The Wall Street Journal had an article about a drug that helps reduce the urge to smoke—Chantix. The article wasn’t really about Chantix. Rather, it focused on the fact that payers do not cover prescriptions for Chantix.
Healthcare just gets curiouser and curiouser. If you’ve never smoked, smoke a pack a day for a month, try to quit, and then return to reading this post. Literature suggests it is easier to quit using heroin than to quit smoking. I used to smoke. I tried everything imaginable to quit. I even went to a hypnotist hoping that would help me quit smoking. And the hypnosis worked. Until I got in my car and immediately lit a cigarette. (However, now, every time I hear my trigger word, “consumerism”, I stop whatever I’m doing and I launch into my version of Rosalind Russell singing Everything’s Coming Up Roses from the Broadway musical Gypsy. It could have been worse. I could have been hypnotized to say the line from Silence of the Lambs, “It rubs the lotion on its skin; it does whatever it’s told.”)
I digressed. So, I took Chantix, and I stopped smoking.
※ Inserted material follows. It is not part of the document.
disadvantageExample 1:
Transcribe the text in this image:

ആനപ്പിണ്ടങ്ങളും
The WSJ article about why payers would not cover the cost of Chantix confused me. After all, not smoking is a good thing. Right? Because not smoking would prevent several other illnesses. A, implies B. but that is not how payers look at the issue. While they may be interested in preventing members from smoking, they have no financial interest in the fact that A leads to B for smokers.
When payers do the math, they know that some percentage of smokers are well on their way to B—contracting smoking-related diseases. Smoking-related diseases that are expensive to treat. Smoking-related diseases that do not count as pre-existing conditions.
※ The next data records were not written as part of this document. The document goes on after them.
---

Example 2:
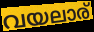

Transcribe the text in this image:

വയലാര്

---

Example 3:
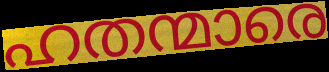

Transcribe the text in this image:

ഹതന്മാരെ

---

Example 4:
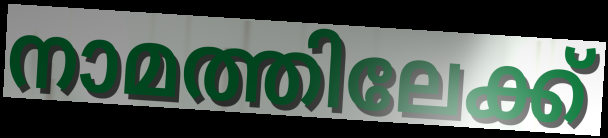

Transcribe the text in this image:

നാമത്തിലേക്ക്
Their logic makes financial sense to them. We know smokers will cost us more in the long run. So, if we cover Chantix, we are still stuck with paying for the diseases those smokers will incur once they quit smoking. If we don’t cover smokers, we pay out less.
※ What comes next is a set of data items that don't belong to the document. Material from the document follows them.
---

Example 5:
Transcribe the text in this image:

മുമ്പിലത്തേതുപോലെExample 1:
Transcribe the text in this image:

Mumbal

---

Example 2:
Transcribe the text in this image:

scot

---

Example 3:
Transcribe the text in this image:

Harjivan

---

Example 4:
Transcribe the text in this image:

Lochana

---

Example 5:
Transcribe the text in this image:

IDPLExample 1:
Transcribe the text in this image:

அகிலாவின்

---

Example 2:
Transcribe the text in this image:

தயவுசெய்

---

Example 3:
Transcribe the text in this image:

The payer care model for smokers seems to parallel Dickens’s line from A Christmas Carol—“Let them die and decrease the surplus population.”
Payers’ advertising buries that fact. Their advertising continues to show healthy people picnicking and hang-gliding. To be accurate, their commercials should depict a black and white clip of Alistair Sims explaining to the two men collecting charitable contributions, let them die and decease the surplus population. Chantix only stops a percentage of smokers from smoking. The let them die model is much more effective if your firm is responsible for paying smokers’ medical claims.
Once smokers die, the payers’ out-of-pocket costs are zero.
Well now that was a fun, thought provoking, debateable read.